Giordano Bruno: il filosofo napoletano bruciato vivo dall’Inquisizione 17 Febbraio 2021 – Posted in: Biografie
“Con la lingua chiusa in una morsa affinché non possa parlare, il filosofo e scrittore Giordano Bruno viene condotto a Campo dei Fiori a Roma, denudato e arso vivo in esecuzione della condanna a morte per eresia inflittagli dall’inquisizione della Chiesa romana”
Giordano Bruno: il filosofo napoletano bruciato vivo dall’Inquisizione
Le sue ceneri non hanno mandato in fumo il suo pensiero. Giordano Bruno, infatti, è ancora oggi ricordato come uno dei maggiori filosofi del tardo Rinascimento italiano e una delle menti più spregiudicate dell’epoca.
Così spregiudicato da finire arso vivo per eresia: era il 17 febbraio del 1600.
Giordano Bruno era nato a Nola nello stesso mese del 1548 ed era molto fiero della sua terra natia, tanto da cominciare i suoi discorsi così: “Mi chiamo Giordano Bruno e sono cittadino nolano“.
Discorsi che tiene in quanto domenicano (prende i voti nel 1565) e in quanto lettore e professore di teologia presso le più prestigiose università cinquecentesche, quali Oxford, Parigi, Londra, Francoforte, Zurigo e Ginevra.
Le sue lezioni accorate e non convenzionali, però, oltre a un grande successo, gli procurano anche i primi guai con la Santa Inquisizione. È un confratello, nel 1576, a denunciarlo al Tribunale del Sant’Uffizio.
Per sfuggire alla condanna per eresia, ma anche a quella per omicidio del suo accusatore(delitto non confermato, ma non improbabile), Giordano Bruno lascerà l’abito domenicano.
Si accosta così al calvinismo, ma subisce una scomunica dai luterani.
È negli anni ’80 del ‘500 che il filosofo nolano mette per iscritto le sue idee e le sue teorie, dando vita ad una produzione molto fitta: sono del 1582 il De Umbris Idearum e soprattutto “Il Candelaio”, una commedia satirica – ambientata a Napoli e scritta in italiano – in cui condanna la società dell’epoca e che sarà tra le opere più contestate in seguito.

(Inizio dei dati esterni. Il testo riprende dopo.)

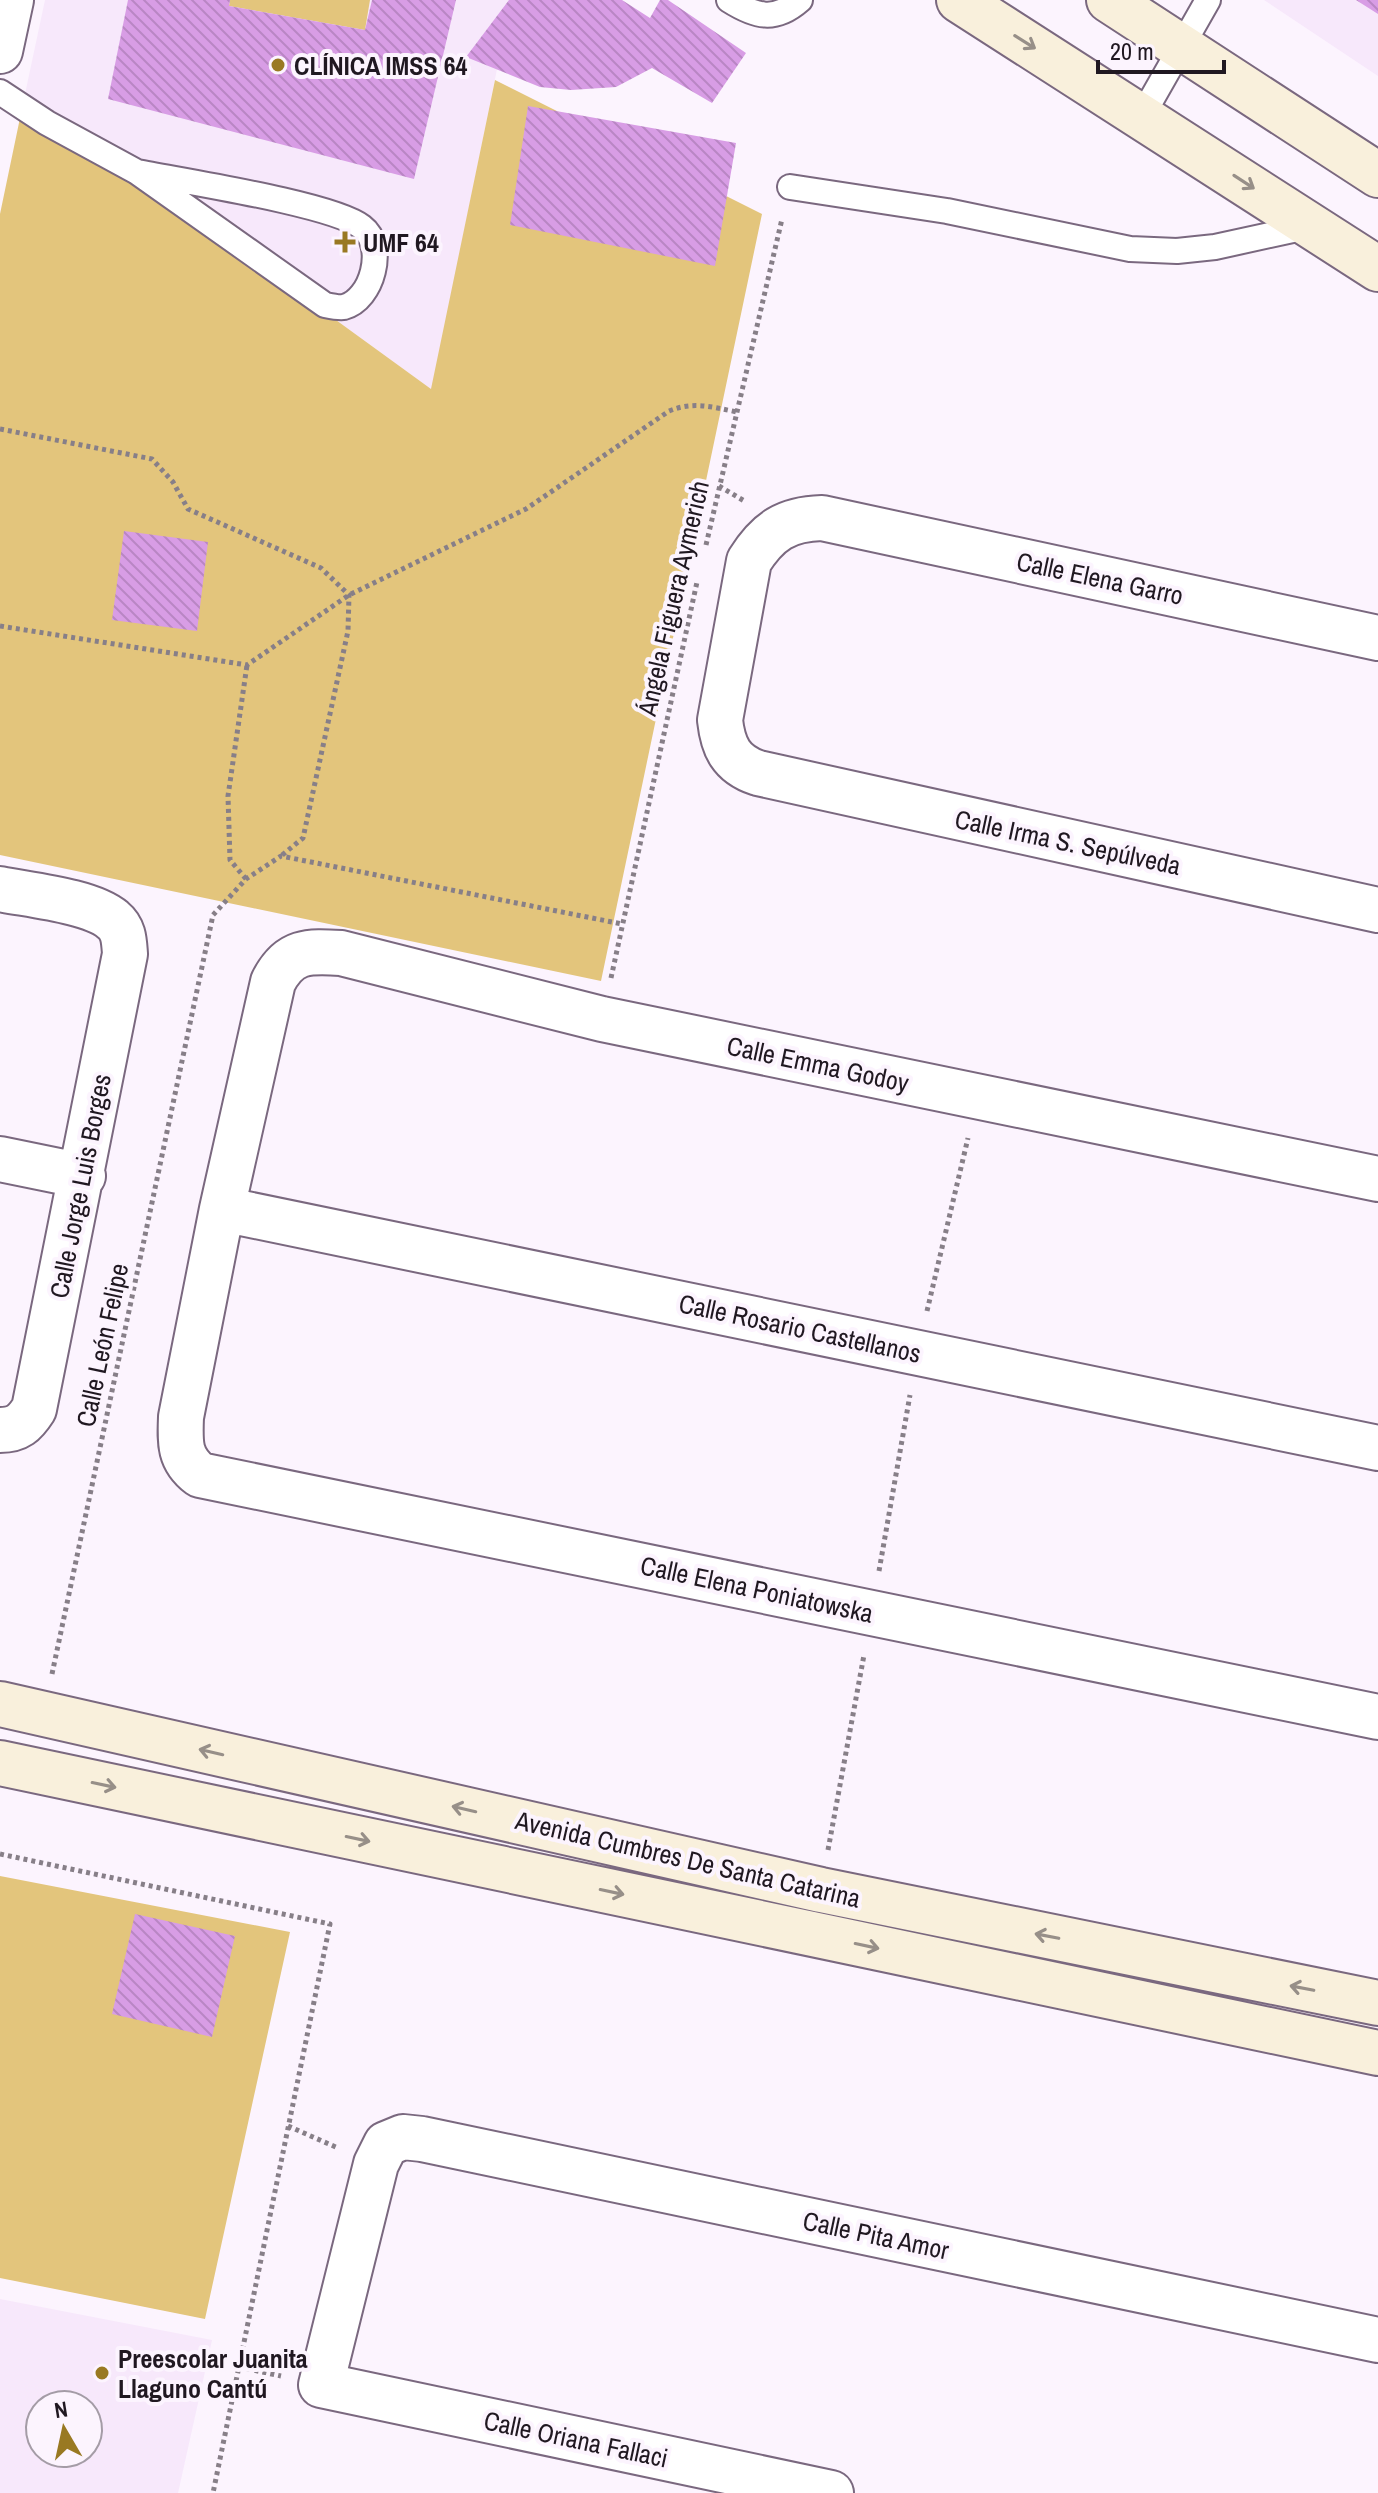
<svg xmlns="http://www.w3.org/2000/svg" width="1378" height="2493" font-family="'Archivo Narrow',sans-serif">
	<style>
		.built { fill: #f7e8fb; fill-rule: evenodd }
		.green { fill: #e3c57c }
		.building { fill: url(#building-back-hatch) }
		.lines { fill: none; stroke-linecap: round; stroke-linejoin: round }
		.lane-casing { stroke: #7a687f; stroke-width: 28 }
		.street-casing { stroke: #7a687f; stroke-width: 48 }
		.secondary-casing { stroke: #7a687f; stroke-width: 48 }
		.path { stroke: #877f88; stroke-width: 5; stroke-dasharray: 4 4; stroke-linecap: butt }
		.lane { stroke: #fff; stroke-width: 24 }
		.street { stroke: #fff; stroke-width: 44 }
		.secondary { stroke: #f9f0dc; stroke-width: 44 }
		.oneway { stroke: #978f88 }
		.poi-dot { fill: #997922; stroke: #fcf4fe; stroke-width: 3 }
		.labels { text-anchor: middle; dominant-baseline: central; stroke-width: 8; stroke-linejoin: round; paint-order: stroke }
		.poi-label { font-size: 26px; font-weight: bold; fill: #201821; stroke: #fcf4fe; text-anchor: start }
		.street-label { font-size: 26px; fill: #201821; stroke: #fcf4fe }
	</style>
	<defs>
		<pattern id="building-back-hatch" width="6" height="6" patternUnits="userSpaceOnUse" patternTransform="scale(2)"><rect width="6" height="6" fill="#d89de5"/><path d="M-1 5l2 2M0 0l6 6M5-1l2 2" fill="none" stroke="#b986c4"/></pattern>
	</defs>
	<rect width="100%" height="100%" fill="#fcf4fe"/>
	<!-- built -->
	<path class="built" d="M45 0H511L432 390 25 94Z
		M1264 0H1378V76Z
		M0 2299 212 2340 178 2493H0ZM40 2405H88V2453H40Z"/>
	<!-- green -->
	<path class="green" d="M230 0H370L365 30 229 6Z
		M495 80 762 214 601 981 0 855V214L25 94 431 389Z
		M0 1876 290 1932 205 2319 0 2278Z"/>
	<!-- building -->
	<path class="building" d="M128 0H230L229 6 365 30 372 0H456L414 179 108 99Z
		M509 0H622L650 18 660 0H668L746 53 712 103 652 68 616 87 571 90 540 87 466 57Z
		M1356 0H1378V14Z
		M528 106 736 143 715 266 510 225Z
		M124 531 208 542 197 631 112 620Z
		M135 1914 235 1936 212 2037 112 2014Z"/>
	<g class="lines">
		<defs>
			<path id="lane" d="M729 0C756 17 775 22 800 0
				M0 92 47 123 137 172 325 305C330 306 339 308 344 307 372 300 387 246 362 227 333 204 181 181 137 172
				M1142 116 1208 0
				M790 187 947 211 1130 249 1177 251 1215 247 1311 226"/>
			<path id="street" d="M0 51 11 0
				M1378 638 822 518C786 519 768 531 749 561L720 720C723 747 731 764 758 773L1378 910
				M0 889C30 895 91 901 113 920 124 929 124 941 125 954L34 1409C25 1423 18 1430 0 1430
				M0 1159 83 1176
				M1378 1179 602 1019 341 953C308 951 289 950 273 982L222 1209 181 1417C180 1443 179 1459 200 1475L1378 1717
				M222 1209 1378 1448
				M831 2493 321 2385 376 2164 386 2144 403 2137 422 2139 1378 2340"/>
			<path id="secondary" d="M959 0 1378 269
				M1109 0 1378 175
				M0 1704 821 1890 1378 2003
				M0 1763 1378 2053"/>
		</defs>
		<!-- lane casing -->
		<use href="#lane" class="lane-casing"/>
		<!-- street casing -->
		<use href="#street" class="street-casing"/>
		<!-- secondary casing -->
		<use href="#secondary" class="secondary-casing"/>
		<!-- path -->
		<path class="path" d="M0 429 152 459 173 482 188 509 321 568 349 595 348 631 303 838 281 856
			M719 486 746 502
			M706 545 782 219
			M0 626 247 665 349 595 526 509 669 411C693 401 712 407 737 412
			M246 879 230 860 228 796 247 665
			M611 978 697 582
			M927 1311 968 1138
			M879 1571 910 1395
			M52 1674 213 915 246 879 281 856 622 924
			M828 1850 864 1655
			M0 1854 330 1924 213 2493
			M288 2126 338 2148
			M239 2367 281 2376"/>
		<!-- lane -->
		<use href="#lane" class="lane"/>
		<!-- street -->
		<use href="#street" class="street"/>
		<!-- secondary -->
		<use href="#secondary" class="secondary"/>
	</g>
	<!-- one-way arrows -->
	<defs><path id="oneway-shaft" d="M-6 0H5M1.5-3L5.5 0L1.5 3" fill="none" stroke-width="1.6" stroke-linecap="round" stroke-linejoin="round" transform="scale(2)"/></defs>
	<g class="oneway">
		<use href="#oneway-shaft" transform="translate(1025 42) rotate(32)"/>
		<use href="#oneway-shaft" transform="translate(1244 182) rotate(33)"/>
		<use href="#oneway-shaft" transform="translate(211 1752) rotate(-167)"/>
		<use href="#oneway-shaft" transform="translate(104 1785) rotate(12)"/>
		<use href="#oneway-shaft" transform="translate(464 1809) rotate(-167)"/>
		<use href="#oneway-shaft" transform="translate(358 1839) rotate(12)"/>
		<use href="#oneway-shaft" transform="translate(612 1892) rotate(12)"/>
		<use href="#oneway-shaft" transform="translate(1047 1936) rotate(-169)"/>
		<use href="#oneway-shaft" transform="translate(867 1946) rotate(12)"/>
		<use href="#oneway-shaft" transform="translate(1302 1988) rotate(-169)"/>
	</g>
	<!-- markers -->
	<g class="poi-dot">
		<circle cx="278" cy="65" r="8"/>
		<path d="M341 230h8v8h8v8h-8v8h-8v-8h-8v-8h8z"/>
		<circle cx="102" cy="2373" r="8"/>
	</g>
	<g class="labels">
		<!-- poi labels -->
		<g class="poi-label">
			<text x="294" y="65">CLÍNICA IMSS 64</text>
			<text x="363" y="242">UMF 64</text>
			<text x="118" y="2358">Preescolar Juanita<tspan x="118" dy="30">Llaguno Cantú</tspan></text>
		</g>
		<!-- street labels -->
		<g class="street-label">
			<text transform="translate(1100 578) rotate(12)">Calle Elena Garro</text>
			<text transform="translate(673 598) rotate(-77)">Ángela Figuera Aymerich</text>
			<text transform="translate(1068 842) rotate(12)">Calle Irma S. Sepúlveda</text>
			<text transform="translate(818 1064) rotate(12)">Calle Emma Godoy</text>
			<text transform="translate(80 1186) rotate(-79)">Calle Jorge Luis Borges</text>
			<text transform="translate(800 1328) rotate(12)">Calle Rosario Castellanos</text>
			<text transform="translate(102 1345) rotate(-78)">Calle León Felipe</text>
			<text transform="translate(757 1589) rotate(12)">Calle Elena Poniatowska</text>
			<text transform="translate(688 1859) rotate(13)">Avenida Cumbres De Santa Catarina</text>
			<text transform="translate(876 2235) rotate(12)">Calle Pita Amor</text>
			<text transform="translate(576 2439) rotate(12)">Calle Oriana Fallaci</text>
		</g>
	</g>
	<!-- north arrow -->
	<g transform="translate(64 2429) rotate(351)"><circle r="38" fill="#fcf4fe" stroke="#a49ca6" stroke-width="2"/>
	<path d="M0-6L14 30L0 20L-14 30Z" fill="#997922"/>
	<text y="-12" font-size="22" font-weight="bold" text-anchor="middle" fill="#201821">N</text>
	</g>
	<!-- scale -->
	<path d="M1098 60v12h126v-12" fill="none" stroke="#201821" stroke-width="4"/>
	<text x="1110" y="60" font-size="24" fill="#201821" stroke="#fcf4fe" stroke-width="6" paint-order="stroke">20 m</text>
</svg>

Due anni dopo pubblica i saggi “Della causa”, “De l’infinito” e la “Cena delle ceneri”. Mentre nel 1585 è la volta de “Gli eroici furori”, contenente la sua morale, perno di tutta la sua filosofia.
Bruno credeva nell’infinità del mondo e nel superamento dei dualismi. La prima, concezione cosmologica, e la seconda, concezione metafisica, trovano massima espressione proprio nell’eroico furore bruniano.
Qui il termine “furore” va inteso come “pazzia” , mentre “eros” assume un duplice significato: “eroico” e valoroso, ma anche nel senso di “erotico”. Per cui Giordano Bruno per eroici furori intendeva la tendenza mistica dell’uomo verso l’omoiosis theo,l’assimilazione a Dio.
Il filosofo riprende dalla tradizione platonica l’idea dell’ avvicinarsi sempre di più a Dio fino ad “indiarsi”, ovvero diventare quasi una sola cosa con Dio.
E sempre da Platone riprende anche l’idea che lo strumento di questo indiarsi sia contemporaneamente un fatto di ragione e di intelligenza da un lato, ma anche di volontà e di amore dall’ altro. Quello che è nuovo in Bruno è la concezione di quel Dio a cui l’ uomo è invitato ad assimilarsi.
Giordano Bruno: le idee che gli costarono la vita
Mischiando, però, teologia, magia e una forma di esoterismo, Giordano Bruno incappa per la seconda volta nelle mire dell’Inquisizione, a cui viene consegnato nel 1592 dal nobile veneziano Mocenigo, presso cui stava insegnando mnemotecnica. Dagli iniziali quattordici capi d’imputazione, si passò a sette, che gli furono comunque fatali. l’ex domenicano, ad esempio credeva nella salvezza dei demoni; riteneva buona e lecita la magia; considerava la Sacra Scrittura solo un sogno; accusava Gesù di non essere Dio, ma ingannatore e mago, e per questo ucciso a ragione; affermava che Mosè era un mistificatore; identificava lo Spirito Santo con l’Anima del Mondo e infine accusò i frati di essere ignoranti e sodomiti.
Torturato e tenuto in carcere per sette anni, dopo il continuo rifiuto dell’abiura, Giordano Bruno fu arso vivo in Campo de’ Fiori il 17 febbraio 1600. Queste le sue parole dopo la lettura della condanna: “Tremate più voi giudici nel proferire la sentenza, che non io nell’ascoltarla”.